Substitute a unique skolem function in for every existentially quantified formula.

(5) remove universal quantifiers

Since every variable is now unique and universally quantified, all universal quantifiers can be dropped.

(6) distribute disjunctions and conjunctions to put into CNF or DNF

These six steps produce one or more clauses for each well-formed EL formula being canonicalized. The translation post-processor performs a series of additional transformations that are convenient to apply to clauses.

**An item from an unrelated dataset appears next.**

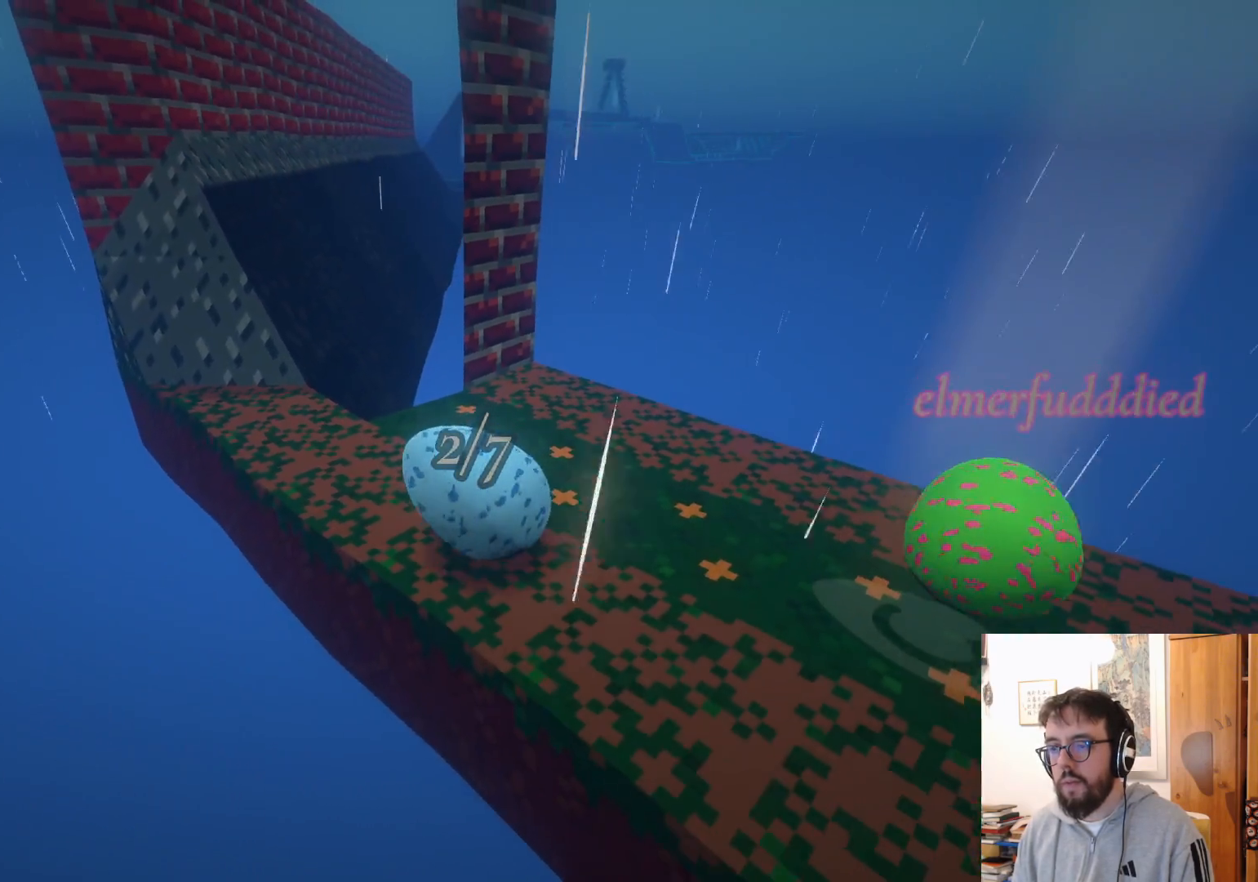
{"dt_ms": 500, "buttons": [], "left_stick": "center", "right_stick": "center", "events": [[134, "right_stick", "down-left"], [434, "left_stick", "center"], [434, "right_stick", "center"]]}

The first step of the post-processor handles a class of specially-supported constructs referred to as "rule macros". Each rule macro is a compressed construct (typically a single literal) that denotes or expands into a non-atomic (e.g., disjunctive) formula. Typically, there are special inference modules that support each rule macro. For example, the formula

(#$implies (#$isa ?x #$Poodle) (#$isa ?x #$Dog))

is transformed by the translator into the CNF:

(#$or (#$not (#$isa ?x #$Poodle)) (#$isa ?x #$Dog))

which is then transformed by the post-processor into the literal:

(#$genls #$Poodle #$Dog).

Here, #$genls is a rule macro; (#$genls ?x ?y) denotes, or expands into,

(#$implies (#$isa ?x #$Poodle) (#$isa ?x #$Dog))

The inference engine has a special HL module that reasons efficiently with #$genls literals (see [:genls HL module]).

The next step of the of the translator post-processor is to canonicalize the components of the clauses. This involves three steps:

(a) canonicalizing the order of commutative arguments, including a decomposing heuristic technique for canonicalizing the order of non-atomic terms (e.g., literals) and using a simple lexical technique for ordering atomic terms

(b) reifying function terms

(c) replacing EL variables with HL variables (aka KB variables or inference variables)

The first step is performed in order to avoid redundantly adding to the KB two formulae which simply rephase each other. The second step is performed in order to support efficient indexing of assertions in the KB (see KB Indexing). The third step is performed in order to support an effient unification algorithm.